Kruso
Lutz Seiler
19.08.2023
„Ich möchte einen Platz in der Welt, der mich aus allem heraushält. Später war er den Strand entlanggegangen und hatte den Satz aufs Meer hinausgesprochen, wie eine Bitte, aber die Wellen waren zu hoch, das Meer zu laut, und der Wind schob ihm die Worte in den Mund zurück.“
1989, der Student Edgar „Ed“ Bendler macht eine Reise. Vielmehr eine existenzielle Ausweichbewegung, und auch – oder vor allem – eine Flucht. Er reist zu einem legendären Ort, einem Ort, der außerhalb zu liegen scheint: Hiddensee, eine Insel, die er als seine vielleicht letzte Möglichkeit, als vielleicht letzte Chance sieht, sein altes Leben und den darin fiebernden Schmerz hinter sich zu lassen.
Kruso, der Debütroman des Lyrikers Lutz Seiler, ist eine hypnotische Erzählung über die Sehnsucht nach einem eigenen Platz in der Welt, nach selbstbestimmtem Sein. Es ist eine Geschichte, die uns mitnimmt in den Klausner, eine sagenumwobene Gaststätte, die viel mehr als das ist – eine Arche für die „Schiffbrüchigen“ der DDR, die es nach Hiddensee zog in der Hoffnung auf etwas Freiheit. Es ist aber auch die Geschichte Krusos, der als „Kapitän“ des Klausners (wenn nicht gar der ganzen Insel), diesem Freiheitswunsch menschliche Verkörperung geworden ist.
Seiler schreibt in feinster, dichter Prosa und einem, dem Lyriker eigenen, traumwandlerischen Sprachgefühl.

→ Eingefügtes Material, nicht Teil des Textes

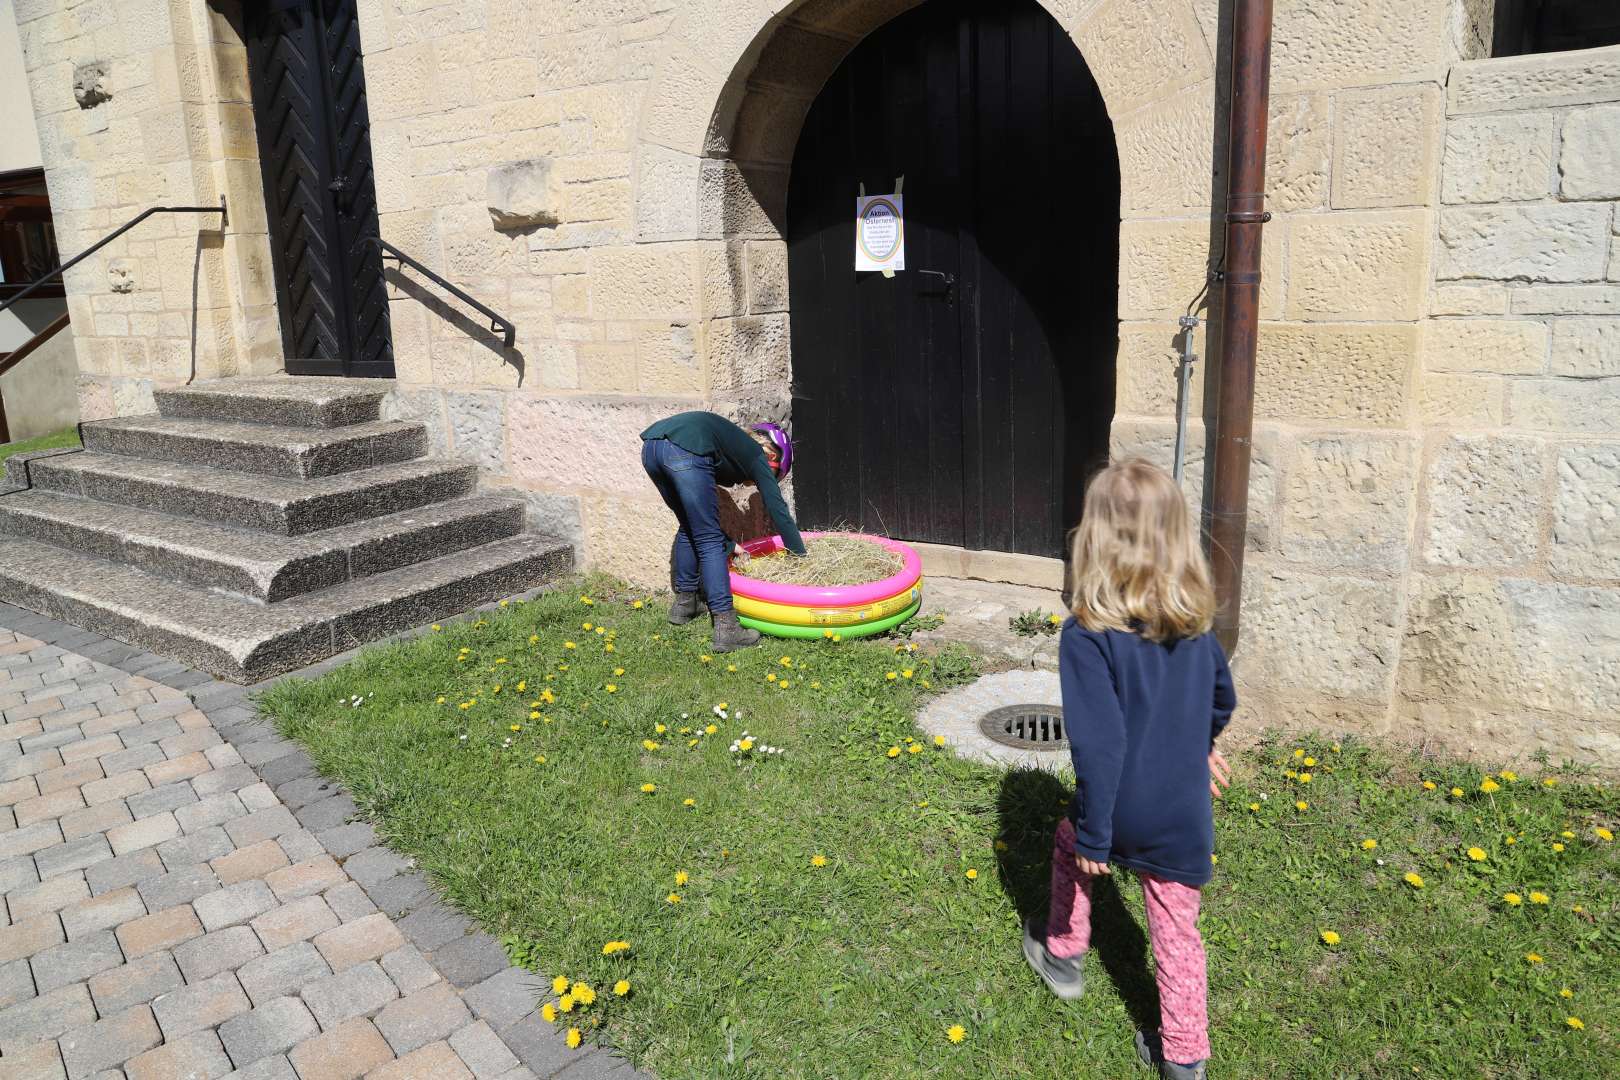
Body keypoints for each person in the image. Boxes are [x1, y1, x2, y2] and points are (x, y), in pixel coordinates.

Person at [1022, 459, 1235, 1080]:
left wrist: (1095, 832)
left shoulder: (1087, 636)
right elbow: (1221, 701)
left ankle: (1062, 951)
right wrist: (1200, 746)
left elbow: (1100, 745)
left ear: (1093, 541)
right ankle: (1185, 1057)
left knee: (1069, 846)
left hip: (1119, 807)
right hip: (1182, 809)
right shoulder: (1197, 631)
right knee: (1176, 932)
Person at [640, 411, 807, 652]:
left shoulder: (732, 448)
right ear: (772, 455)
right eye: (774, 476)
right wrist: (800, 556)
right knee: (707, 539)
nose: (763, 482)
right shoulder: (757, 455)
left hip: (652, 449)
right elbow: (777, 508)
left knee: (689, 525)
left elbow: (699, 521)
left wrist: (731, 545)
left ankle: (685, 604)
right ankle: (727, 627)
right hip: (684, 445)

Er nimmt uns mit auf eine mythische Reise, die außerhalb von Zeit und Raum ihren Zauber entfaltet und hinter der doch stets der tiefe Ernst großer Unterdrückung lauert – wie die Patrouillenboote vor der Insel, oft im Nebel verborgen, aber nie vergessen.
Und trotzdem: Selten wünschte man sich so sehr, neben die Figuren in die Geschichte hineingestellt zu werden, um für einen kurzen Moment die Magie dieses Ortes gespürt zu haben.